▸ **作業一覧**:
- 1) 本文によると、日中平和友好条約が締結されたのは何年か。
- 2) 本文の「1972年の日中国交正常化以」から「米中外交交渉の再開であった。」までを、「文化大革命」を「文革」に置き換えて書き直せ。

▸ **本文**:
::::

日中国交正常化後、正式な国交回復をめざした日中両国であったが、「覇権条項」をめぐって難航し、ようやく1978年、華国鋒・鄧小平政権と福田内閣との間で合意が成立し、平和友好条約が締結された。

 1972年の日中国交正常化以来、日本政府と中華人民共和国政府は、両国が交戦状態を終了させ正式な国交を樹立するための平和条約の交渉が続けた。しかし日中共同声明に盛り込まれた「覇権条項」を平和条約にも採り入れるかどうか、をめぐって交渉が難航した。当時中国は、1971年の林彪事件の直後であり、文化大革命はますます混迷の度を深めていた。毛沢東の権威が動揺する中、四人組周恩来鄧小平らの権力闘争が激化していた。また、外交では中ソ対立が解決の糸口をつかめず、緊張状態が続いていた。そのような行き詰まりをまず外交で打開しようとしたのが、72年のニクソン訪中受け入れと米中外交交渉の再開であった。

「覇権条項」をめぐり難航

 「覇権条項」とは、日中共同声明第7項にある「日中両国間の国交正常化は第三国に対するものではない。両国のいずれも、アジア・太平洋地域において覇権を求めるべきではなく、このような覇権を確立しようとする他のいかなる国あるいは集団による試みにも反対する」というものであった。同様の条項は同年のニクソン訪中の際に締結された米中共同声明にも含まれていた。

::::

▸ **記録情報**:

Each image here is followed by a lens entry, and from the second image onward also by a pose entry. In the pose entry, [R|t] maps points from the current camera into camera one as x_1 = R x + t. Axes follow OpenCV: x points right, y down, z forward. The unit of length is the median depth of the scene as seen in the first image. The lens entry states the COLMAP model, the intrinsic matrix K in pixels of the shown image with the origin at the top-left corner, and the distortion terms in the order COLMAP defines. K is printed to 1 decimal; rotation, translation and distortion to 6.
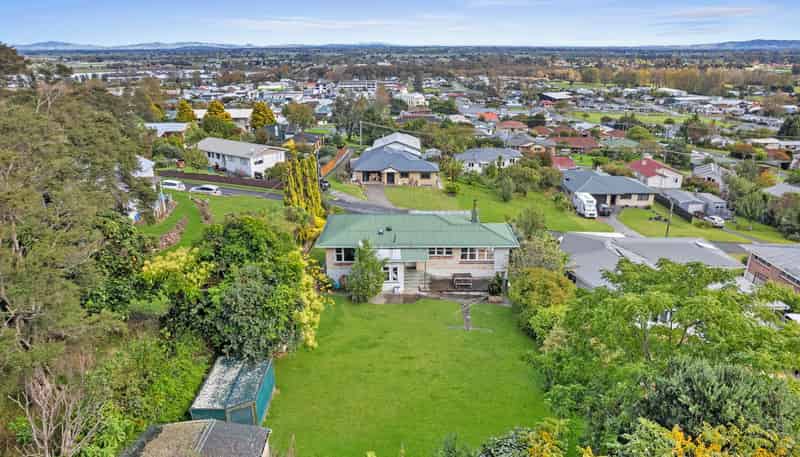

::::

▸ **解答一覧**:
- 1) 1978年。

- 2)
1972年の日中国交正常化以来、日本政府と中華人民共和国政府は、両国が交戦状態を終了させ正式な国交を樹立するための平和条約の交渉が続けた。しかし日中共同声明に盛り込まれた「覇権条項」を平和条約にも採り入れるかどうか、をめぐって交渉が難航した。当時中国は、1971年の林彪事件の直後であり、文革はますます混迷の度を深めていた。毛沢東の権威が動揺する中、四人組周恩来鄧小平らの権力闘争が激化していた。また、外交では中ソ対立が解決の糸口をつかめず、緊張状態が続いていた。そのような行き詰まりをまず外交で打開しようとしたのが、72年のニクソン訪中受け入れと米中外交交渉の再開であった。